■ **WORK TASK**
Reproduce word for word the lines from the beginning of the entries to the line with "20〜30代は比較的体力や代謝が高く、ダイエット", both included, but none of the pictures.

■ **DATA EXTRACT**

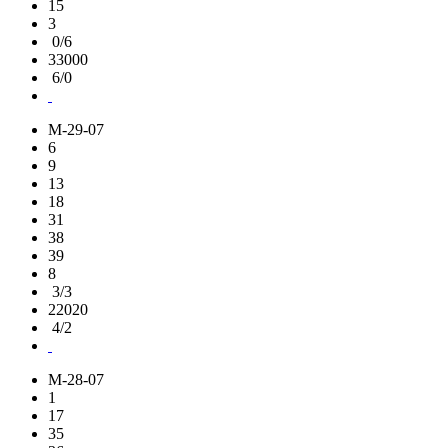
15
3
0/6
33000
6/0
M-29-07
6
9
13
18
31
38
39
8
3/3
22020
4/2
M-28-07
1
17
35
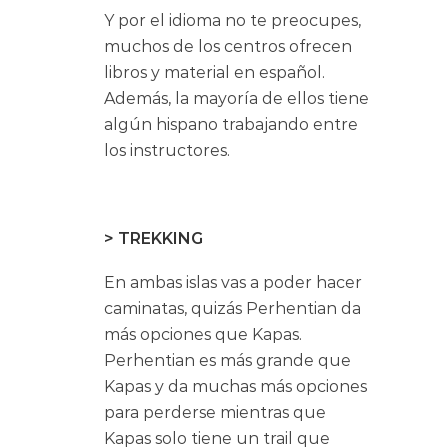
Y por el idioma no te preocupes,
muchos de los centros ofrecen
libros y material en español.
Además, la mayoría de ellos tiene
algún hispano trabajando entre
los instructores.
> TREKKING
En ambas islas vas a poder hacer
caminatas, quizás Perhentian da
más opciones que Kapas.
Perhentian es más grande que
Kapas y da muchas más opciones
para perderse mientras que
Kapas solo tiene un trail que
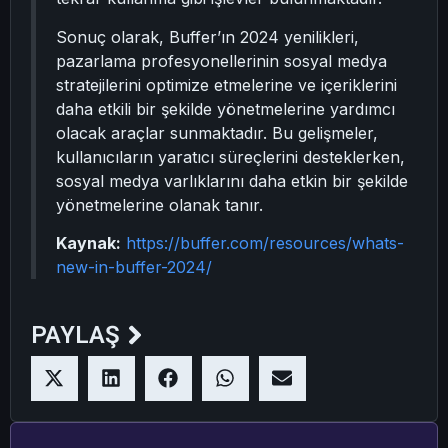
Sonuç olarak, Buffer’ın 2024 yenilikleri,
pazarlama profesyonellerinin sosyal medya
stratejilerini optimize etmelerine ve içeriklerini
daha etkili bir şekilde yönetmelerine yardımcı
olacak araçlar sunmaktadır. Bu gelişmeler,
kullanıcıların yaratıcı süreçlerini desteklerken,
sosyal medya varlıklarını daha etkin bir şekilde
yönetmelerine olanak tanır.
Kaynak:
https://buffer.com/resources/whats-
new-in-buffer-2024/
PAYLAŞ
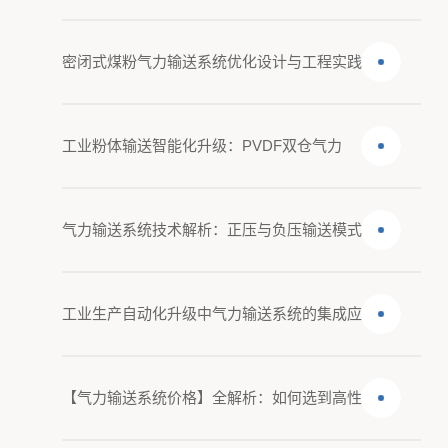
密闭式煤粉气力输送系统优化设计与工程实践
工业粉体输送智能化升级：PVDF双仓气力
气力输送系统技术解析：正压与负压输送模式
工业生产自动化升级中气力输送系统的集成应
【气力输送系统价格】全解析：如何选到高性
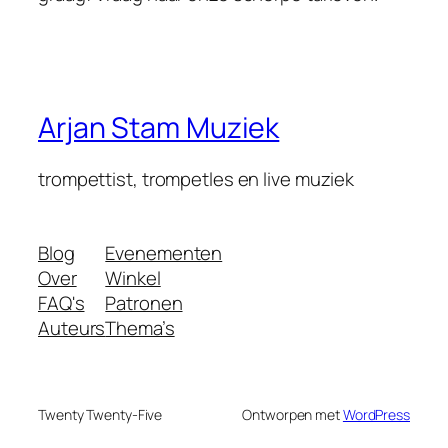
Arjan Stam Muziek
trompettist, trompetles en live muziek
Blog
Evenementen
Over
Winkel
FAQ's
Patronen
Auteurs
Thema’s
Twenty Twenty-Five
Ontworpen met
WordPress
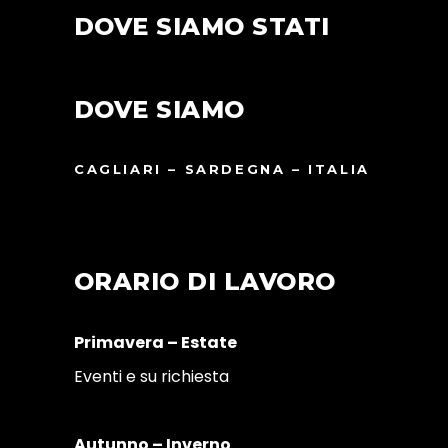
DOVE SIAMO STATI
DOVE SIAMO
CAGLIARI – SARDEGNA – ITALIA
ORARIO DI LAVORO
Primavera – Estate
Eventi e su richiesta
Autunno – Inverno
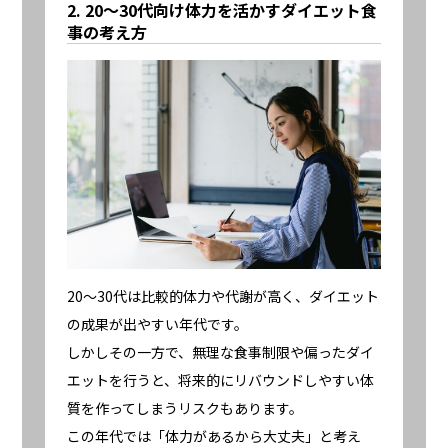
2. 20〜30代向け体力を活かすダイエット食
事の考え方
20〜30代は比較的体力や代謝が高く、ダイエット
の成果が出やすい年代です。
しかしその一方で、無理な食事制限や偏ったダイ
エットを行うと、将来的にリバウンドしやすい体
質を作ってしまうリスクもあります。
この年代では「体力があるから大丈夫」と考え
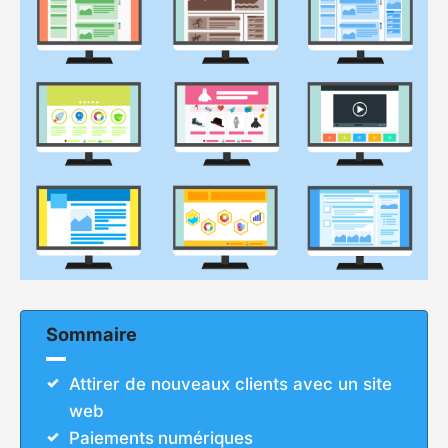
Sommaire
Attirer de nouveaux clients avec un site
web
Paiements numériques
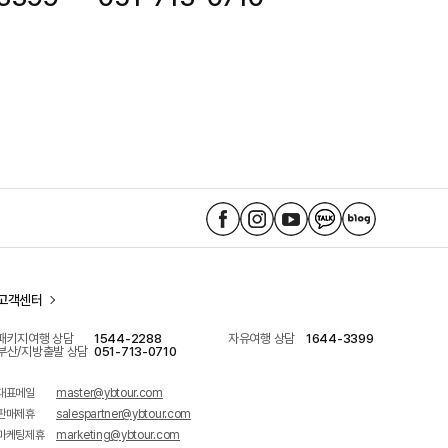
노
노
노
노
노
랑
랑
랑
랑
랑
풍
풍
풍
풍
풍
선
선
선
선
선
고객센터
페
인
유
플
네
이
스
튜
러
이
패키지여행 상담
1544-2288
자유여행 상담
1644-3399
부산/지방출발 상담
051-713-0710
스
타
브
스
버
북
바
바
친
블
대표메일
master@ybtour.com
바
로
로
구
로
판매제휴
salespartner@ybtour.com
로
가
가
바
그
마케팅제휴
marketing@ybtour.com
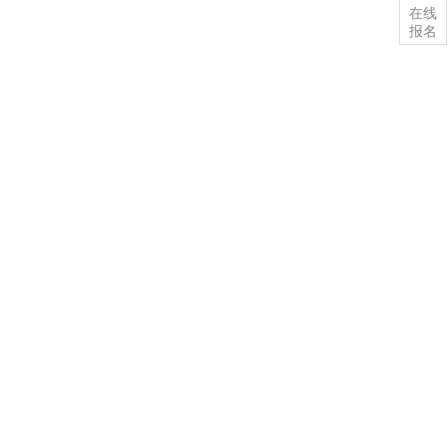
在线
报名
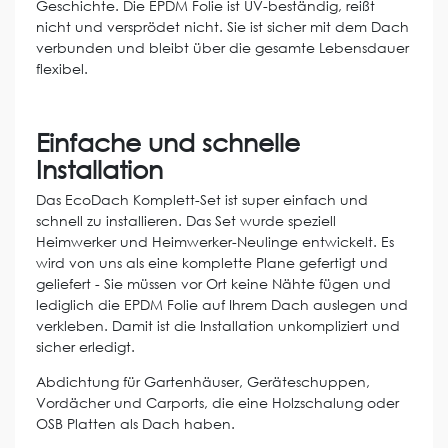
Geschichte. Die EPDM Folie ist UV-beständig, reißt
nicht und versprödet nicht. Sie ist sicher mit dem Dach
verbunden und bleibt über die gesamte Lebensdauer
flexibel.
Einfache und schnelle
Installation
Das EcoDach Komplett-Set ist super einfach und
schnell zu installieren. Das Set wurde speziell
Heimwerker und Heimwerker-Neulinge entwickelt. Es
wird von uns als eine komplette Plane gefertigt und
geliefert - Sie müssen vor Ort keine Nähte fügen und
lediglich die EPDM Folie auf Ihrem Dach auslegen und
verkleben. Damit ist die Installation unkompliziert und
sicher erledigt.
Abdichtung für Gartenhäuser, Geräteschuppen,
Vordächer und Carports, die eine Holzschalung oder
OSB Platten als Dach haben.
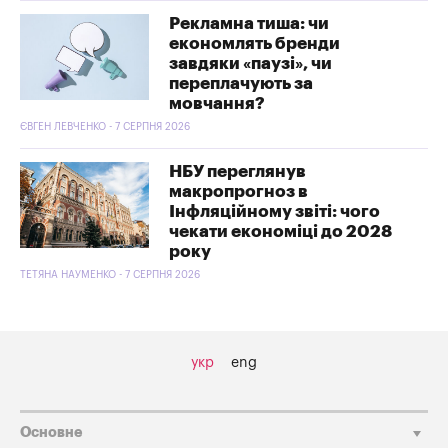
Рекламна тиша: чи
економлять бренди
завдяки «паузі», чи
переплачують за
мовчання?
ЄВГЕН ЛЕВЧЕНКО - 7 СЕРПНЯ 2026
НБУ переглянув
макропрогноз в
Інфляційному звіті: чого
чекати економіці до 2028
року
ТЕТЯНА НАУМЕНКО - 7 СЕРПНЯ 2026
укр
eng
Основне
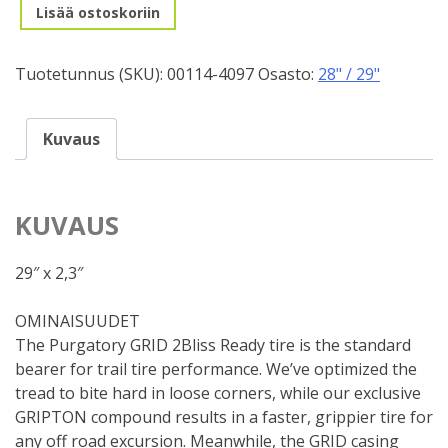
29",
Lisää ostoskoriin
57-
622mm
Tuotetunnus (SKU):
00114-4097
Osasto:
28" / 29"
Specialized
Purgatory
Grid,
Kuvaus
2BR
määrä
KUVAUS
29″ x 2,3″
OMINAISUUDET
The Purgatory GRID 2Bliss Ready tire is the standard
bearer for trail tire performance. We’ve optimized the
tread to bite hard in loose corners, while our exclusive
GRIPTON compound results in a faster, grippier tire for
any off road excursion. Meanwhile, the GRID casing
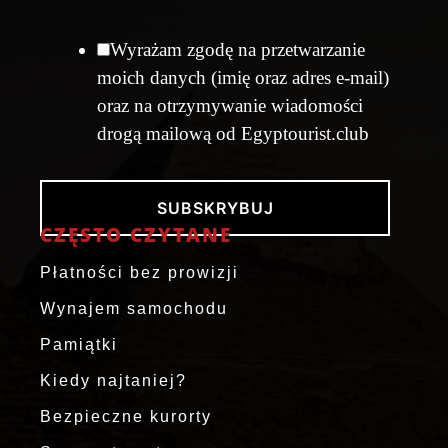
Wyrażam zgodę na przetwarzanie
moich danych (imię oraz adres e-mail)
oraz na otrzymywanie wiadomości
drogą mailową od Egyptourist.club
SUBSKRYBUJ
CZĘSTO CZYTANE
Płatności bez prowizji
Wynajem samochodu
Pamiątki
Kiedy najtaniej?
Bezpieczne kurorty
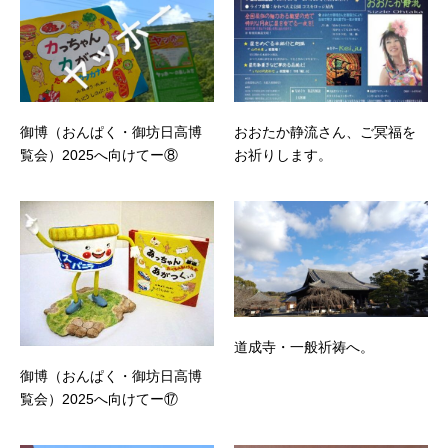
御博（おんぱく・御坊日高博
おおたか静流さん、ご冥福を
覧会）2025へ向けてー⑧
お祈りします。
道成寺・一般祈祷へ。
御博（おんぱく・御坊日高博
覧会）2025へ向けてー⑰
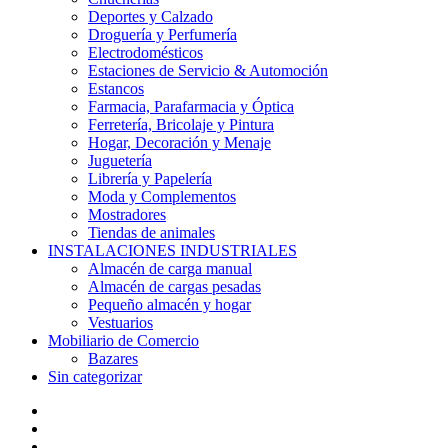
Deportes y Calzado
Droguería y Perfumería
Electrodomésticos
Estaciones de Servicio & Automoción
Estancos
Farmacia, Parafarmacia y Óptica
Ferretería, Bricolaje y Pintura
Hogar, Decoración y Menaje
Juguetería
Librería y Papelería
Moda y Complementos
Mostradores
Tiendas de animales
INSTALACIONES INDUSTRIALES
Almacén de carga manual
Almacén de cargas pesadas
Pequeño almacén y hogar
Vestuarios
Mobiliario de Comercio
Bazares
Sin categorizar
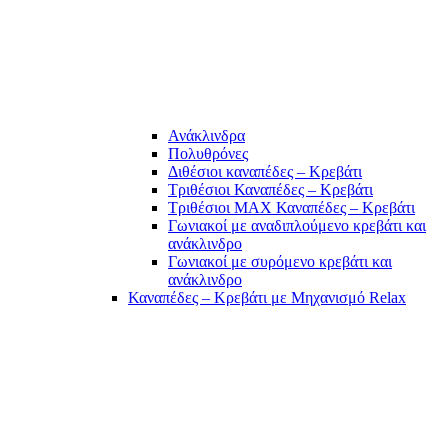
Ανάκλινδρα
Πολυθρόνες
Διθέσιοι καναπέδες – Κρεβάτι
Τριθέσιοι Καναπέδες – Κρεβάτι
Τριθέσιοι MAX Καναπέδες – Κρεβάτι
Γωνιακοί με αναδιπλούμενο κρεβάτι και
ανάκλινδρο
Γωνιακοί με συρόμενο κρεβάτι και
ανάκλινδρο
Καναπέδες – Κρεβάτι με Μηχανισμό Relax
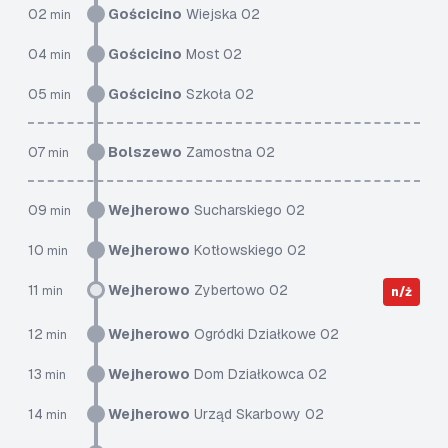
02
Gościcino
Wiejska 02
min
04
Gościcino
Most 02
min
05
Gościcino
Szkoła 02
min
07
Bolszewo
Zamostna 02
min
09
Wejherowo
Sucharskiego 02
min
10
Wejherowo
Kotłowskiego 02
min
11
Wejherowo
Zybertowo 02
min
n/ż
12
Wejherowo
Ogródki Działkowe 02
min
13
Wejherowo
Dom Działkowca 02
min
14
Wejherowo
Urząd Skarbowy 02
min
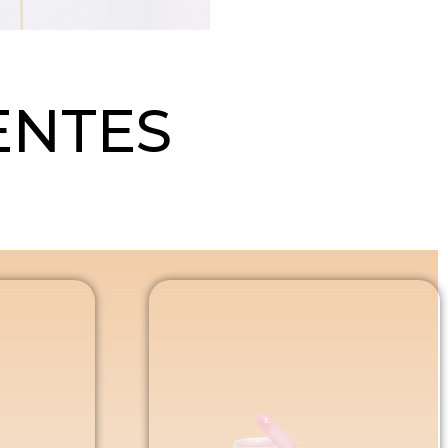
ENTES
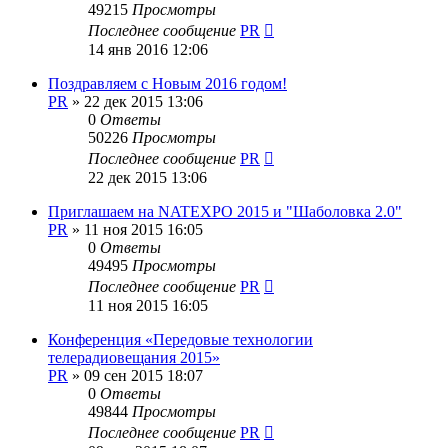
49215
Просмотры
Последнее сообщение
PR
14 янв 2016 12:06
Поздравляем с Новым 2016 годом!
PR
»
22 дек 2015 13:06
0
Ответы
50226
Просмотры
Последнее сообщение
PR
22 дек 2015 13:06
Приглашаем на NATEXPO 2015 и "Шаболовка 2.0"
PR
»
11 ноя 2015 16:05
0
Ответы
49495
Просмотры
Последнее сообщение
PR
11 ноя 2015 16:05
Конференция «Передовые технологии
телерадиовещания 2015»
PR
»
09 сен 2015 18:07
0
Ответы
49844
Просмотры
Последнее сообщение
PR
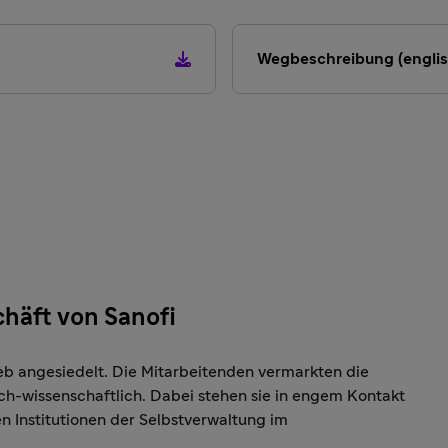
Wegbeschreibung (englis
chäft von Sanofi
rieb angesiedelt. Die Mitarbeitenden vermarkten die
ch-wissenschaftlich. Dabei stehen sie in engem Kontakt
n Institutionen der Selbstverwaltung im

■ **RESULT OF THIS TASK**
15
3
0/6
33000
6/0
M-29-07
6
9
13
18
31
38
39
8
3/3
22020
4/2
M-28-07
1
17
35
Y por el idioma no te preocupes,
muchos de los centros ofrecen
libros y material en español.
Además, la mayoría de ellos tiene
algún hispano trabajando entre
los instructores.
> TREKKING
En ambas islas vas a poder hacer
caminatas, quizás Perhentian da
más opciones que Kapas.
Perhentian es más grande que
Kapas y da muchas más opciones
para perderse mientras que
Kapas solo tiene un trail que
Sonuç olarak, Buffer’ın 2024 yenilikleri,
pazarlama profesyonellerinin sosyal medya
stratejilerini optimize etmelerine ve içeriklerini
daha etkili bir şekilde yönetmelerine yardımcı
olacak araçlar sunmaktadır. Bu gelişmeler,
kullanıcıların yaratıcı süreçlerini desteklerken,
sosyal medya varlıklarını daha etkin bir şekilde
yönetmelerine olanak tanır.
Kaynak:
https://buffer.com/resources/whats-
new-in-buffer-2024/
PAYLAŞ
密闭式煤粉气力输送系统优化设计与工程实践
工业粉体输送智能化升级：PVDF双仓气力
气力输送系统技术解析：正压与负压输送模式
工业生产自动化升级中气力输送系统的集成应
【气力输送系统价格】全解析：如何选到高性
Arjan Stam Muziek
trompettist, trompetles en live muziek
Blog
Evenementen
Over
Winkel
FAQ's
Patronen
Auteurs
Thema’s
Twenty Twenty-Five
Ontworpen met
WordPress
DOVE SIAMO STATI
DOVE SIAMO
CAGLIARI – SARDEGNA – ITALIA
ORARIO DI LAVORO
Primavera – Estate
Eventi e su richiesta
Autunno – Inverno
2. 20〜30代向け体力を活かすダイエット食
事の考え方
20〜30代は比較的体力や代謝が高く、ダイエット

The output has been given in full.